UI grad student creates chocolate-covered pretzel business
April 27, 2015
When the savory, rich taste of chocolate is combined with the crisp, saltiness of pretzels, a delectable snack is created for anyone with a sweet tooth or salt craving.
Rebecca Hoke, graduate student in Social Work, is putting a twist on the common snack by starting her own gourmet chocolate-covered pretzel service.
Hoke discovered the idea in December, when her friend found a picture of chocolate-covered pretzels on Pinterest and said she wanted them as favors for her baby shower. This gave Hoke another idea: making them herself.
“In high school, I did a project about cake decorating and pastry making, so I had a little bit of background on working with melted foods,” Hoke said. “I made chocolate-covered pretzels once but had never done anything like this before. I made them for the shower, and they were a huge hit and everyone kept telling me how nice they were and that I could sell them.”
After the baby shower, Hoke hit the ground running. She created a Facebook page to attract more customers and try out new ideas.
In the five months since her start, Hoke has made pretzels for holidays, baby showers and even adorned some of the treats in green for an Unofficial celebration.
Hoke’s boyfriend, Jaron Frisina, a parttime Parkland College student, is helping with her pretzel ventures.
“(We) will just sit down for an evening and melt chocolates and do rotations,” Frisina said. “An entire tray probably takes us five or ten minutes, from melting the chocolate to putting them in the fridge.”
Making the pretzels has become a bonding experience for the couple and an activity that they can enjoy and experience together, Frisina said.
“When we make them we don’t go fast, we just take our time. It’s a nice night together,” Frisina said. “We like to do it together because it’s time we get to spend in each other’s company, because each of us are constantly doing other things.”
Pat Becker, a co-worker of Hoke’s at the University, was one of her first clients.
“Someone in our building brought some pretzels to work for everyone to have,” Becker said. “They were delicious, and I decided I wanted to take some to my family party.

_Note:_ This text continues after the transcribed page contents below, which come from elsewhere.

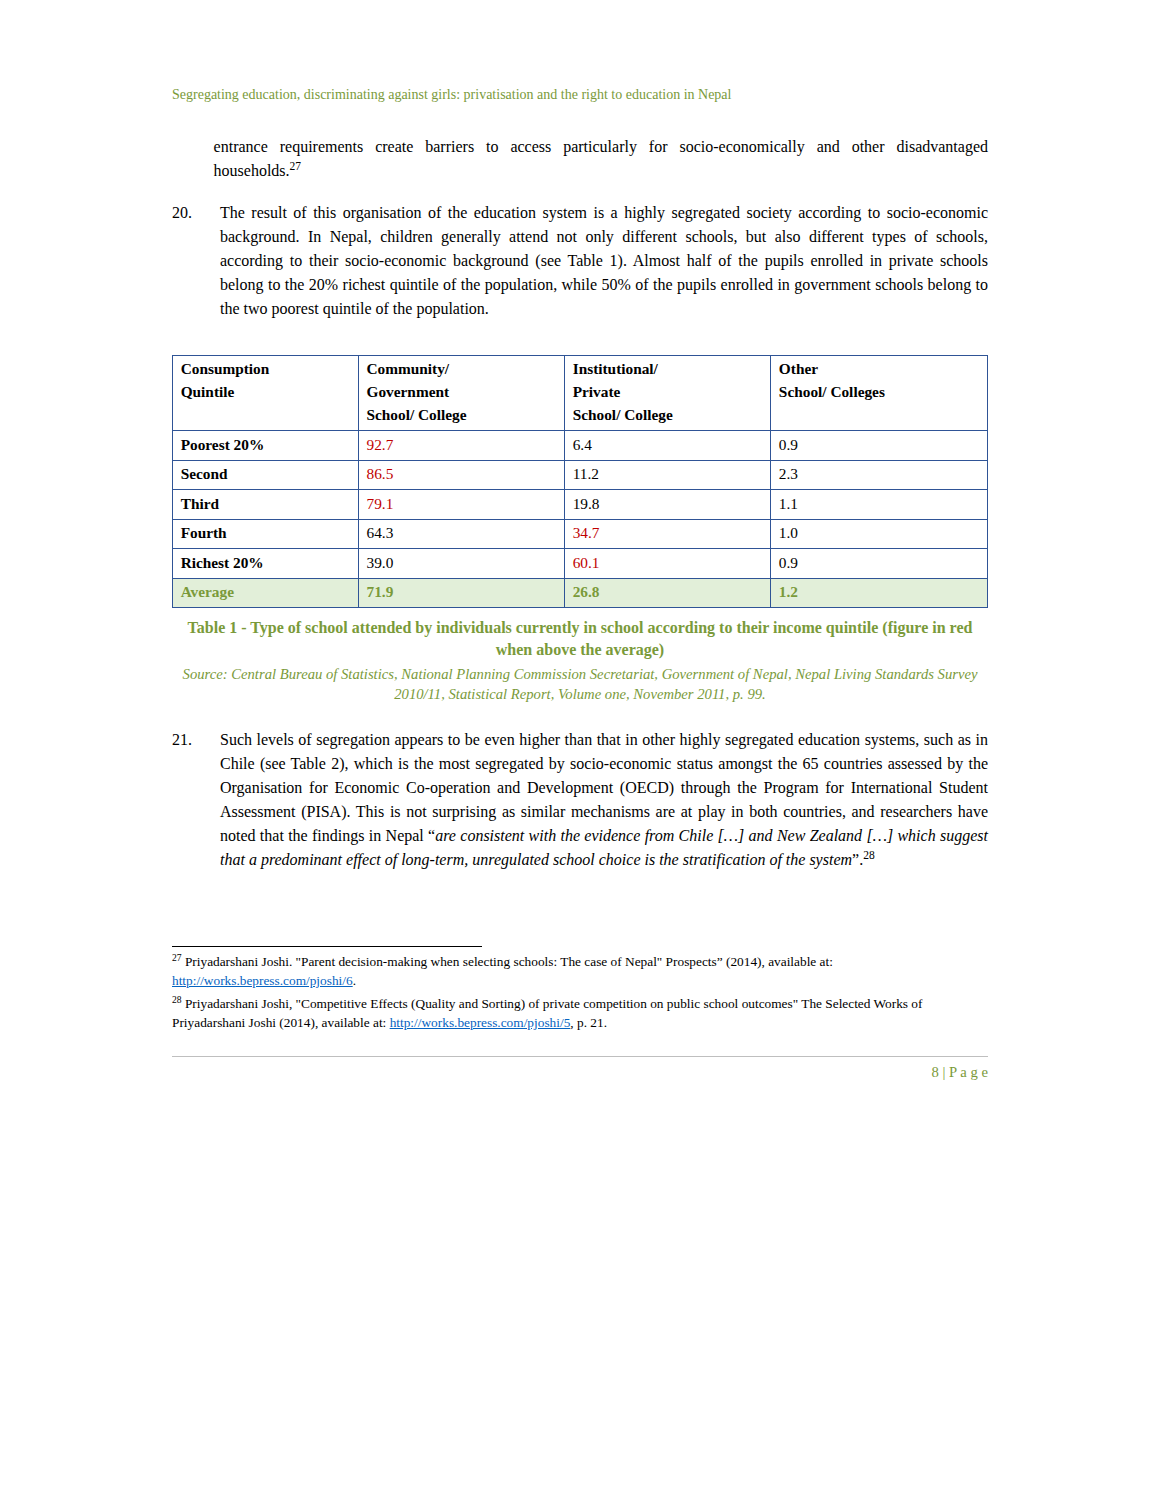Segregating education, discriminating against girls: privatisation and the right to education in Nepal
entrance requirements create barriers to access particularly for socio-economically and other disadvantaged households.27
20.
The result of this organisation of the education system is a highly segregated society according to socio-economic background. In Nepal, children generally attend not only different schools, but also different types of schools, according to their socio-economic background (see Table 1). Almost half of the pupils enrolled in private schools belong to the 20% richest quintile of the population, while 50% of the pupils enrolled in government schools belong to the two poorest quintile of the population.
| Consumption Quintile | Community/ Government School/ College | Institutional/ Private School/ College | Other School/ Colleges |
| --- | --- | --- | --- |
| Poorest 20% | 92.7 | 6.4 | 0.9 |
| Second | 86.5 | 11.2 | 2.3 |
| Third | 79.1 | 19.8 | 1.1 |
| Fourth | 64.3 | 34.7 | 1.0 |
| Richest 20% | 39.0 | 60.1 | 0.9 |
| Average | 71.9 | 26.8 | 1.2 |
Table 1 - Type of school attended by individuals currently in school according to their income quintile (figure in red when above the average)
Source: Central Bureau of Statistics, National Planning Commission Secretariat, Government of Nepal, Nepal Living Standards Survey 2010/11, Statistical Report, Volume one, November 2011, p. 99.
21.
Such levels of segregation appears to be even higher than that in other highly segregated education systems, such as in Chile (see Table 2), which is the most segregated by socio-economic status amongst the 65 countries assessed by the Organisation for Economic Co-operation and Development (OECD) through the Program for International Student Assessment (PISA). This is not surprising as similar mechanisms are at play in both countries, and researchers have noted that the findings in Nepal “are consistent with the evidence from Chile […] and New Zealand […] which suggest that a predominant effect of long-term, unregulated school choice is the stratification of the system”.28
27 Priyadarshani Joshi. "Parent decision-making when selecting schools: The case of Nepal" Prospects” (2014), available at: http://works.bepress.com/pjoshi/6.
28 Priyadarshani Joshi, "Competitive Effects (Quality and Sorting) of private competition on public school outcomes" The Selected Works of Priyadarshani Joshi (2014), available at: http://works.bepress.com/pjoshi/5, p. 21.
8 | P a g e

I knew I could depend on (Hoke) when I needed them.”
Hoke made the sweet treats for Becker’s Easter party, where Becker said they proved to be a hit.
“Becca’s pretzels were frosted in different pastels, and they made a beautiful display,” Becker said. “Everyone commented on how pretty they were and how great they tasted.”
For now, Hoke said she is continuing to expand her customer base and try out new ideas for pretzel designs.
“I haven’t had a chance to make a lot of other cute ideas that I have, I’m just waiting for opportunities,” Hoke said. “I’ve always wanted to make them for a wedding.”
Hoke said she is making pretzels for a friend’s daughter’s upcoming birthday party as a substitute for a cake.
She said the pretzels are a good alternative because it is less messy for children, and she can still make them in any color.
Hoke and Frisina are planning on passing out samples of their treats on the Main Quad in the upcoming weeks, something they want students to keep an eye out for.
The pretzels can be made in a total of three different sizes: rods, big twists and bite-sized, all in the customer’s color of choice.